## WHAT TO DO
Return the run of lines below that opens with the line containing "Wir verwenden Cookies" and closes with the line containing "mit der Verwendung", keeping each one exact.
++++++++++
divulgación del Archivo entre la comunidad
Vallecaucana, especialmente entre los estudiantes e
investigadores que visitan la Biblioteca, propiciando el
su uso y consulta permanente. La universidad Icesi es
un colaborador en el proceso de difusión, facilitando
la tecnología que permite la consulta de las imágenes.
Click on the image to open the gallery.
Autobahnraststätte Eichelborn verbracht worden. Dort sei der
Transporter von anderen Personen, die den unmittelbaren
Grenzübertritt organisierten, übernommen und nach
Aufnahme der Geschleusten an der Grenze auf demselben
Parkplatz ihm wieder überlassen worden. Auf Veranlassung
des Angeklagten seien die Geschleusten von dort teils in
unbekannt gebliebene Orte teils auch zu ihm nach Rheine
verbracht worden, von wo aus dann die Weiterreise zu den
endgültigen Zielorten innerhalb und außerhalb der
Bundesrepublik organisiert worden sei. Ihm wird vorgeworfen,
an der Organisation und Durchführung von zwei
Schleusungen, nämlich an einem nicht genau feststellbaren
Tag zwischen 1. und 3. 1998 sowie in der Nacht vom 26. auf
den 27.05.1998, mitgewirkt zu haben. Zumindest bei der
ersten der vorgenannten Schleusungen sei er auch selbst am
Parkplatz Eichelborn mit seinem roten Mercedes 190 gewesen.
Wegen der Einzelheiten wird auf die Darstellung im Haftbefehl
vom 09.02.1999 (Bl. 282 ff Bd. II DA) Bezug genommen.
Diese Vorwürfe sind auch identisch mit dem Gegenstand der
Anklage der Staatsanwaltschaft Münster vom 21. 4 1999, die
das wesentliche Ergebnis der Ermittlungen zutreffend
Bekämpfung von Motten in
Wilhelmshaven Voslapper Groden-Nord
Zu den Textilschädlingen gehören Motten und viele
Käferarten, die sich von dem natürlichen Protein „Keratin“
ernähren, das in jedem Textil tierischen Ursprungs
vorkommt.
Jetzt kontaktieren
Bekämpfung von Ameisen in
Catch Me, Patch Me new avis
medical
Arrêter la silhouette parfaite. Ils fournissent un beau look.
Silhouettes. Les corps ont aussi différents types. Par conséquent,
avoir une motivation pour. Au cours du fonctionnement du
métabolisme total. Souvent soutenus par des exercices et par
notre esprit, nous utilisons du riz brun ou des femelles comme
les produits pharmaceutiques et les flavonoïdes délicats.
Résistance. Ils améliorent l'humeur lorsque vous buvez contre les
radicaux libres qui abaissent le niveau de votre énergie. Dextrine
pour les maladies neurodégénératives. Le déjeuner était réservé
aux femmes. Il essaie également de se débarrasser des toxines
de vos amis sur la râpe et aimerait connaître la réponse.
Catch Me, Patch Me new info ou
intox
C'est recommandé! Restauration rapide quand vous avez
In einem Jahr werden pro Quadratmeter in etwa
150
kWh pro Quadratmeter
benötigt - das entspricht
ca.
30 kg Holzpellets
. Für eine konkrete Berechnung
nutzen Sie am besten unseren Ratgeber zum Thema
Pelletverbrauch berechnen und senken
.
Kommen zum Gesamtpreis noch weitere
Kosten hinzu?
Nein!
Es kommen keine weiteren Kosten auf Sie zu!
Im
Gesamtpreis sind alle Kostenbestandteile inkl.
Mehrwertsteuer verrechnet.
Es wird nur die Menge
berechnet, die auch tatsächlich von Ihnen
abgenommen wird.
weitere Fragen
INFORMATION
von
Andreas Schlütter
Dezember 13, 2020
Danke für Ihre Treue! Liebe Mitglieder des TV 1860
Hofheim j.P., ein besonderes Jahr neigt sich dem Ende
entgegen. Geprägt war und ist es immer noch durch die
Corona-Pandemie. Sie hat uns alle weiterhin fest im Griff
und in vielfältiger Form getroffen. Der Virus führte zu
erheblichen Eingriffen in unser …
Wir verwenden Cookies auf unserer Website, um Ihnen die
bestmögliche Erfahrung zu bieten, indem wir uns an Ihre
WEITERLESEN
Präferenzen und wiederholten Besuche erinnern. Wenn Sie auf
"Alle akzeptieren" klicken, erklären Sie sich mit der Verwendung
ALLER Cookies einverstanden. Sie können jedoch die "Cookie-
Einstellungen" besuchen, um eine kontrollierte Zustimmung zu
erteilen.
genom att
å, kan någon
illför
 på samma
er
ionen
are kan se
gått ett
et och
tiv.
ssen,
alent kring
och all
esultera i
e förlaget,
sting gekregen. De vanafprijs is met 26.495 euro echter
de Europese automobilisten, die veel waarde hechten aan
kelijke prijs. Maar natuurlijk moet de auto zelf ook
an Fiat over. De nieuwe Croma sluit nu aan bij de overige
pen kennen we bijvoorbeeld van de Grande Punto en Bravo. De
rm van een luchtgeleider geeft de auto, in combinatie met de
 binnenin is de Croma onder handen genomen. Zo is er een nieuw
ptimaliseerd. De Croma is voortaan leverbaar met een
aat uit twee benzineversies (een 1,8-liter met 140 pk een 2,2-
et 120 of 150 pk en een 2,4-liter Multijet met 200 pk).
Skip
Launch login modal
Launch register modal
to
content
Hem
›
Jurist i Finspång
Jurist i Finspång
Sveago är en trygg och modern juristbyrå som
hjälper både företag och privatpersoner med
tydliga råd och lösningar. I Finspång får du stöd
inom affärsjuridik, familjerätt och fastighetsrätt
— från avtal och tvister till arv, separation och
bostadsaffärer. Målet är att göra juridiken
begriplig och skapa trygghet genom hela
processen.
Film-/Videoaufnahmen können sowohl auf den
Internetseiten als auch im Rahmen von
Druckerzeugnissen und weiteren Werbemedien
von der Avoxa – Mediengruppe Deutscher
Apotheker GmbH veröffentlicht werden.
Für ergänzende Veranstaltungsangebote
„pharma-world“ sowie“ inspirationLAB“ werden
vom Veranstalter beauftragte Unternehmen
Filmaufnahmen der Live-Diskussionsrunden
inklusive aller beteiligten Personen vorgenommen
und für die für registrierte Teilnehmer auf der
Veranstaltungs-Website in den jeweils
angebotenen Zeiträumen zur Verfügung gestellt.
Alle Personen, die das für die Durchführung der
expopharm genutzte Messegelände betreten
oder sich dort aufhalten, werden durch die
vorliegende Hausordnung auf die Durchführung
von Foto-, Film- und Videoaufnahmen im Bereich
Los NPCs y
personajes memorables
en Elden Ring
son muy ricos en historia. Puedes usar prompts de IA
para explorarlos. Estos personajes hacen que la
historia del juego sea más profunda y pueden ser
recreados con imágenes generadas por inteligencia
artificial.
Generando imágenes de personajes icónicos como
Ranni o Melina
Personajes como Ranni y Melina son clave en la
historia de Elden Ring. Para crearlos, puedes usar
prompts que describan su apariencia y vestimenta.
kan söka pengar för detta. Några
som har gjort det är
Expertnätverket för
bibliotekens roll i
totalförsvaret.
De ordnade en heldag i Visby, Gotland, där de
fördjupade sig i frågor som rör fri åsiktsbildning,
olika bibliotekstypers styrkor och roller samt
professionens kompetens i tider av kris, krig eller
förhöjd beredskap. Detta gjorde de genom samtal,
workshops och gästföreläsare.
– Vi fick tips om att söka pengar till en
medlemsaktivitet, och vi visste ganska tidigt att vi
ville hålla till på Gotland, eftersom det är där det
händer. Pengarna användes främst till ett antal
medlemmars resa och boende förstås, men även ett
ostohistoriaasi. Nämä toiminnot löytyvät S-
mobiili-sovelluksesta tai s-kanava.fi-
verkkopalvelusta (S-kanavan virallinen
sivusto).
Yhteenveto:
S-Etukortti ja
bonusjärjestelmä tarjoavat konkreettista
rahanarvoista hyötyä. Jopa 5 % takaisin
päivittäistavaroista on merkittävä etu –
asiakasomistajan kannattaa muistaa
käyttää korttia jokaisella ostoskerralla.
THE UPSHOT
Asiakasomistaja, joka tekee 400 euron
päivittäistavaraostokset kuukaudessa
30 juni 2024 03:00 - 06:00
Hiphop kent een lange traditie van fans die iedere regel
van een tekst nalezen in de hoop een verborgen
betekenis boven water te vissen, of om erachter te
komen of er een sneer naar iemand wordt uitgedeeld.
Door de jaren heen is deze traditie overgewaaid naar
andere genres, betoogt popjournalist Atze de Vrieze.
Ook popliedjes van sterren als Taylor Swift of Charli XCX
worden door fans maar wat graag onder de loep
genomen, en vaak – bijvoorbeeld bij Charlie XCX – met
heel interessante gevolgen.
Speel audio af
++++++++++
## PROBLEM SOLUTION
Wir verwenden Cookies auf unserer Website, um Ihnen die
bestmögliche Erfahrung zu bieten, indem wir uns an Ihre
WEITERLESEN
Präferenzen und wiederholten Besuche erinnern. Wenn Sie auf
"Alle akzeptieren" klicken, erklären Sie sich mit der Verwendung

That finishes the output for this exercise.